A: The drone's signal is blocked by heavy materials. While it works fine in open warehouses or areas with large windows, you cannot pilot it through multiple floors of a dense apartment building or deep into underground structures. If the signal cuts out, you've hit your limit.
Q: Can the drone run out of battery?
A: No, the drone currently does not have a battery life mechanic. You can keep it deployed indefinitely without needing to recall or recharge it, though you can lose connection if you fly it too far out of signal range.
Q: Does the drone automatically tag evidence for collection?

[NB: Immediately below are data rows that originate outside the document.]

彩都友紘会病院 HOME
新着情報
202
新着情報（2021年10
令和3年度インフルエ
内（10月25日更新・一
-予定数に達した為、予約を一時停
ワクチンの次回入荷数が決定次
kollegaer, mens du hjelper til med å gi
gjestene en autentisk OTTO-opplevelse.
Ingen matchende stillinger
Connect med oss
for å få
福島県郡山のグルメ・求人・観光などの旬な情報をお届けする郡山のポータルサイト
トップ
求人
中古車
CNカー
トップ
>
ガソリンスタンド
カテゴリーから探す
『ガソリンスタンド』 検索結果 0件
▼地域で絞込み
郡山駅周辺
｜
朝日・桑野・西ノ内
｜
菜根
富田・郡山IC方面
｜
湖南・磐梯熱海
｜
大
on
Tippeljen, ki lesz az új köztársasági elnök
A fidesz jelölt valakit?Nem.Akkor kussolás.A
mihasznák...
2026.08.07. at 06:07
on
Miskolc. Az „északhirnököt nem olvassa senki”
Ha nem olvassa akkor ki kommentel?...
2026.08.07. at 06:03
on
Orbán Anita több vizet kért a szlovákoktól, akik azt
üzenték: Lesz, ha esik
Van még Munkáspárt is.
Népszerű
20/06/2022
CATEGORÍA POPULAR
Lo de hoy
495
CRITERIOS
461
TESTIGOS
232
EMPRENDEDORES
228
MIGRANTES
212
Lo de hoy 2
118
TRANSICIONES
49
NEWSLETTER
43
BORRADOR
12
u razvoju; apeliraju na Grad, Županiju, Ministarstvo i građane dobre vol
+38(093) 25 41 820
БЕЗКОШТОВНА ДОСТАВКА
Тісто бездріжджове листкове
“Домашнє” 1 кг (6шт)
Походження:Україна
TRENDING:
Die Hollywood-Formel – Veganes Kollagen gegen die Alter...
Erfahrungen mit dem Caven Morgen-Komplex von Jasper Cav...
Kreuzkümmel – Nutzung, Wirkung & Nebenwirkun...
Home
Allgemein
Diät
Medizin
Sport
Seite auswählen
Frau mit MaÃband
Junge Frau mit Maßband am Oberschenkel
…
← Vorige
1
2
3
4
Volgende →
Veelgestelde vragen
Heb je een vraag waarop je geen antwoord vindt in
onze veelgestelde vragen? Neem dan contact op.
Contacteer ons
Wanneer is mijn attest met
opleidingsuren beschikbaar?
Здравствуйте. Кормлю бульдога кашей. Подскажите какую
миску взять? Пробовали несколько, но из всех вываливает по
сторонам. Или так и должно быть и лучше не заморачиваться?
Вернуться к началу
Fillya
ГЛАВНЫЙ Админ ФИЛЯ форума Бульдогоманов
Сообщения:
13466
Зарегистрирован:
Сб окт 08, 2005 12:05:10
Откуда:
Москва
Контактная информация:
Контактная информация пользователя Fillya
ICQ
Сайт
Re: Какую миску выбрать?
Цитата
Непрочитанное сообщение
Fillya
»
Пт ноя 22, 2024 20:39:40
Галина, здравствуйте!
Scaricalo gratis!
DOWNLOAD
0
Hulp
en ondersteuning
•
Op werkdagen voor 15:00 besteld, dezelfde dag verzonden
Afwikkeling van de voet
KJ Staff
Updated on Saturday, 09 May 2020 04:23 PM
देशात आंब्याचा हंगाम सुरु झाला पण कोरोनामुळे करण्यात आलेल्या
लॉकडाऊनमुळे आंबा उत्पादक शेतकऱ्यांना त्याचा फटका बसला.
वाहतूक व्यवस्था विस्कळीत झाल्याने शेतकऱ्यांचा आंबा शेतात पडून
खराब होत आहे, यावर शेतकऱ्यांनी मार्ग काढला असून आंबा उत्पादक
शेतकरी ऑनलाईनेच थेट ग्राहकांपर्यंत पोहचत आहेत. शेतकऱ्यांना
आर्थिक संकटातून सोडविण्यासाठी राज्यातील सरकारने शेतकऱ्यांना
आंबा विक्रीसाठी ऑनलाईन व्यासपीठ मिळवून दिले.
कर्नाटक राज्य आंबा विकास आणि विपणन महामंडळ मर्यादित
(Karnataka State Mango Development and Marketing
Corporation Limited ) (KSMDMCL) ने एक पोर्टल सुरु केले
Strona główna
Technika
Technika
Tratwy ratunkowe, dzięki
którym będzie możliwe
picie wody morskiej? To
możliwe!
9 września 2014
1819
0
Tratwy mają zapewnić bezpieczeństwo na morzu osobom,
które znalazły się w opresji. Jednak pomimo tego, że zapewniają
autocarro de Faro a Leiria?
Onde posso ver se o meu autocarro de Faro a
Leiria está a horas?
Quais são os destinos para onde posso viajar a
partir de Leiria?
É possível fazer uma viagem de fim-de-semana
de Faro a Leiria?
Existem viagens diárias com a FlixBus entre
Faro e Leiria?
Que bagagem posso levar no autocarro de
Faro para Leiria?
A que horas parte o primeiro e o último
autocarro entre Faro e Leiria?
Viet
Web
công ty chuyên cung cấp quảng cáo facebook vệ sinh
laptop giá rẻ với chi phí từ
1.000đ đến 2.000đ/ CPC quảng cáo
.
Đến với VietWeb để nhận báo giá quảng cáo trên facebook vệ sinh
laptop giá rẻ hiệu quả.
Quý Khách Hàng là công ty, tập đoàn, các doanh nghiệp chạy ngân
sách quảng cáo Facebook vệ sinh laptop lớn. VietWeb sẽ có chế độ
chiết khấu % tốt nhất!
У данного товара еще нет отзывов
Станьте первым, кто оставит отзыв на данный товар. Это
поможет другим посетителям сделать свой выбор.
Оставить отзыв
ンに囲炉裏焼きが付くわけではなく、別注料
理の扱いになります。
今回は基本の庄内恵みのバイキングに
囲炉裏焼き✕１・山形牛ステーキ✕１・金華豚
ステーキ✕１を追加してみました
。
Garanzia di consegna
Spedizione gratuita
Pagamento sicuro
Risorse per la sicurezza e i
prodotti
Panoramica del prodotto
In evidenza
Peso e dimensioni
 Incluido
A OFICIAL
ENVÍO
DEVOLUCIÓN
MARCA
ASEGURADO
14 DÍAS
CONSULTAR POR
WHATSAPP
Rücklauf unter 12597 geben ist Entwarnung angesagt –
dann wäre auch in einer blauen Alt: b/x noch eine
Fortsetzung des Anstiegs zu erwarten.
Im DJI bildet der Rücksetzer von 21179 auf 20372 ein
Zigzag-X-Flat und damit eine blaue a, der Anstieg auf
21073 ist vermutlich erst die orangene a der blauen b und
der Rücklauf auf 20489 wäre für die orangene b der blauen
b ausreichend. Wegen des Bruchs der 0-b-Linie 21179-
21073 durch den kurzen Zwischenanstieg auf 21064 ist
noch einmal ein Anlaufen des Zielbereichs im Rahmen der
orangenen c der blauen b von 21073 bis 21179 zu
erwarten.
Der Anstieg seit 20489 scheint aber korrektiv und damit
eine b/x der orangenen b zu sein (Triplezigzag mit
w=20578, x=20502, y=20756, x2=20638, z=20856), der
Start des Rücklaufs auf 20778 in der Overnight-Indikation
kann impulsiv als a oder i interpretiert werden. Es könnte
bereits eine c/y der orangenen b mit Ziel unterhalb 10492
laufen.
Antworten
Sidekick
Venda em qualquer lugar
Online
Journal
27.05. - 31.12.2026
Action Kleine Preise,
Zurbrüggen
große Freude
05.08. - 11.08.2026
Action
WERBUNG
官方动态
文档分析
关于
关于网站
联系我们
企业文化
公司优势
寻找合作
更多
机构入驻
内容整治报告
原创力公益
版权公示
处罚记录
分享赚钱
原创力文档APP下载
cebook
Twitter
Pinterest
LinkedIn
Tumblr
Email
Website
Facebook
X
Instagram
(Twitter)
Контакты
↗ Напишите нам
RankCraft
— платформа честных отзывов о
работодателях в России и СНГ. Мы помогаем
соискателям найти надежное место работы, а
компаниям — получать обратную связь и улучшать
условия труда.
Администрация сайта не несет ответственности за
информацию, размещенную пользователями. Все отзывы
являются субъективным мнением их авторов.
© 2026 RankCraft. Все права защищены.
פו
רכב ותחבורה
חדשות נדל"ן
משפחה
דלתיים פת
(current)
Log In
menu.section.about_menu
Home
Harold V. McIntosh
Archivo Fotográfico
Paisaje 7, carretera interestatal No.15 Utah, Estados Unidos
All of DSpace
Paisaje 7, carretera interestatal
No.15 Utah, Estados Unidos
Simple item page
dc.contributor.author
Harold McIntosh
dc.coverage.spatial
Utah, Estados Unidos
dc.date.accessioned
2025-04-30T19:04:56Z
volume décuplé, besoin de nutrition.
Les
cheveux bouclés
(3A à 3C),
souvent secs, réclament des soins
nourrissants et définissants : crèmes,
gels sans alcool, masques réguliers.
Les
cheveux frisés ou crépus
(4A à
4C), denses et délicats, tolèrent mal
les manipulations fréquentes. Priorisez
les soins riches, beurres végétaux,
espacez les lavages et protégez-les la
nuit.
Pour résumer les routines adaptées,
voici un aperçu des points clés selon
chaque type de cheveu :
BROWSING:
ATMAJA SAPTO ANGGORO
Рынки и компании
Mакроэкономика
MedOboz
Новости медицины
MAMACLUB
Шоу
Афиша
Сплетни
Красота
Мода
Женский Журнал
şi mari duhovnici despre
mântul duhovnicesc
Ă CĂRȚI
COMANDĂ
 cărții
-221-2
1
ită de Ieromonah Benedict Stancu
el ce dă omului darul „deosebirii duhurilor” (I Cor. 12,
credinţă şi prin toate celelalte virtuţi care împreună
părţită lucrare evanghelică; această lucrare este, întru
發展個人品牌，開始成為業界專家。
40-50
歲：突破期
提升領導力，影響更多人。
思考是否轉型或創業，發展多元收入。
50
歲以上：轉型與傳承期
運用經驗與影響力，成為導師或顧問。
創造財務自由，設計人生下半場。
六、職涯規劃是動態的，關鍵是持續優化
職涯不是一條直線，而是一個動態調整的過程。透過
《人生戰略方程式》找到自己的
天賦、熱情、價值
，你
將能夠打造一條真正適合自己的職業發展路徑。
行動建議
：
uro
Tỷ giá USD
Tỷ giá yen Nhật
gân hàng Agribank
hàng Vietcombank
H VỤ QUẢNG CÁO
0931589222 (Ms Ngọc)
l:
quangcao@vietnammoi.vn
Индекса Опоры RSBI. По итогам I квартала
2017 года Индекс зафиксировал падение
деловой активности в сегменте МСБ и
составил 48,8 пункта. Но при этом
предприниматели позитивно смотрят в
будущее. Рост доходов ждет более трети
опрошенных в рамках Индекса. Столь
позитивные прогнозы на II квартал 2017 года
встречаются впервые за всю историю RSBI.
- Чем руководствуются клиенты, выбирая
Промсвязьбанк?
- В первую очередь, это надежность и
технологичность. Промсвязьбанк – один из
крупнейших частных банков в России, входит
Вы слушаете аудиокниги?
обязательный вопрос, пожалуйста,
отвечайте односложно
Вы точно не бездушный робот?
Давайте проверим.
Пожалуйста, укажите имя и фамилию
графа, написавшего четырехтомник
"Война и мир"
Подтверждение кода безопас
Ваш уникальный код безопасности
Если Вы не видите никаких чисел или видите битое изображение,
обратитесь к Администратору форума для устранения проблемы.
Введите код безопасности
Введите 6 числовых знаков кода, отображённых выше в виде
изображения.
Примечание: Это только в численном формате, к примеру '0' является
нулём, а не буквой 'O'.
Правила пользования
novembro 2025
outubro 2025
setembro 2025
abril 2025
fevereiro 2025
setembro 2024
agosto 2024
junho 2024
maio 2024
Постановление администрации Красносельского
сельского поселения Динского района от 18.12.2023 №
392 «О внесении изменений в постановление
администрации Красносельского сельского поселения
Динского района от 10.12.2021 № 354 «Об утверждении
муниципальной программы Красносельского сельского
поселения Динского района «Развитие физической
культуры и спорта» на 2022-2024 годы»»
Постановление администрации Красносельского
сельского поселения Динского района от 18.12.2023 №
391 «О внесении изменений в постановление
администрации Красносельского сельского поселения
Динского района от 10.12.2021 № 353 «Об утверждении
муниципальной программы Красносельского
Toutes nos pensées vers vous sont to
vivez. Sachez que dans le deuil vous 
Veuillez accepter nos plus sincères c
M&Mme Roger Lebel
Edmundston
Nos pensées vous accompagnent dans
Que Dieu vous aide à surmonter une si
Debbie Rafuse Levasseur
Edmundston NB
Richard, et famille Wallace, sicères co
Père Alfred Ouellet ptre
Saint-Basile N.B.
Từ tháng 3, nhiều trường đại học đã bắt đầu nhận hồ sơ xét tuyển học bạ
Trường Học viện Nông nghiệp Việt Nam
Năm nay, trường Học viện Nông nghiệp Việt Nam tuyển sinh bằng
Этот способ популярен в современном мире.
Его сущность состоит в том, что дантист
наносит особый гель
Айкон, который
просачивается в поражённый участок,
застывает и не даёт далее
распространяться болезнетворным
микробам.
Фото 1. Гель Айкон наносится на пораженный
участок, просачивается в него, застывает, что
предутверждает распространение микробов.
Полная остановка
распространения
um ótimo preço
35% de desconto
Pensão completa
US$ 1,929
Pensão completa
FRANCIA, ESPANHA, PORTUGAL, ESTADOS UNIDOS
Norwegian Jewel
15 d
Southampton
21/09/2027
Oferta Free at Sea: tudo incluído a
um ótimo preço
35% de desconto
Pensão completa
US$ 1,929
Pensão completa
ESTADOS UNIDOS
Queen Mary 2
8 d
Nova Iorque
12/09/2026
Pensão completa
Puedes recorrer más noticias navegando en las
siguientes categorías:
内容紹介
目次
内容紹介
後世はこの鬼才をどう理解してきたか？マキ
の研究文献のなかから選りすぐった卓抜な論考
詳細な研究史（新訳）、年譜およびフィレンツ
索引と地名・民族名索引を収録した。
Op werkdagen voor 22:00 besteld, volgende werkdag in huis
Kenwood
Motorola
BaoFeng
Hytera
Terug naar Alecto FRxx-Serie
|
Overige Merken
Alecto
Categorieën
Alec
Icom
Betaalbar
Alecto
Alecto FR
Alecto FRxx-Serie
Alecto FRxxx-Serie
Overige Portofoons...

A: No. The drone's "scan" function logs the evidence's existence and location in your tablet. It does not place a physical evidence marker. You must still approach the evidence on foot (if possible) and place a marker yourself to proceed with photography and collection.
Final Take
In FORENSIC - M.E. Protocol, looking up is just as important as looking down. The aerial drone is your single most important tool for understanding the full scope of a crime scene and is the only way to solve the game's increasingly vertical environmental puzzles. Don't treat it as a novelty; make it the first tool you deploy on every case. The difference between a B-grade and an S-grade often lies on a rooftop you never thought to check.